# Work instructions
Find each line in the records below that contains the word "Kenntnis", and copy it out.

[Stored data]
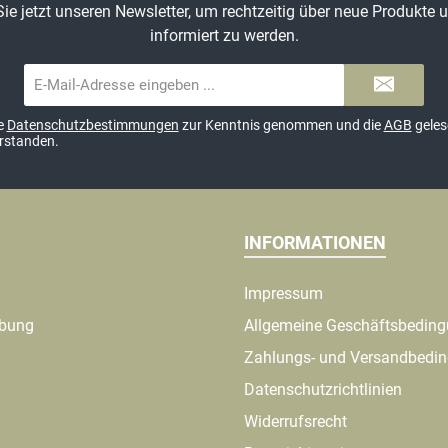
ie jetzt unseren Newsletter, um rechtzeitig über neue Produkte
informiert zu werden.
E-
Mail-
Adresse*
ie
Datenschutzbestimmungen
zur Kenntnis genommen und die
AGB
geles
erstanden.
INFORMATIONEN
Impressum
ibung
Allgemeine Geschäftsbedin
Zahlungs- und Versandbedi
Datenschutzrichtlinien
Widerrufsrecht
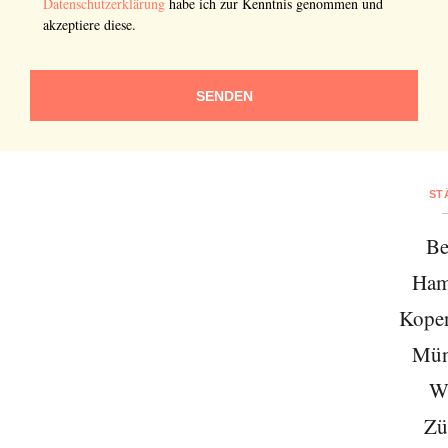
Datenschutzerklärung
habe ich zur Kenntnis genommen und
akzeptiere diese.
SENDEN
ST
Be
Ham
Kope
Mün
W
Zü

# Solution to this exercise
zur Kenntnis genommen und die
habe ich zur Kenntnis genommen und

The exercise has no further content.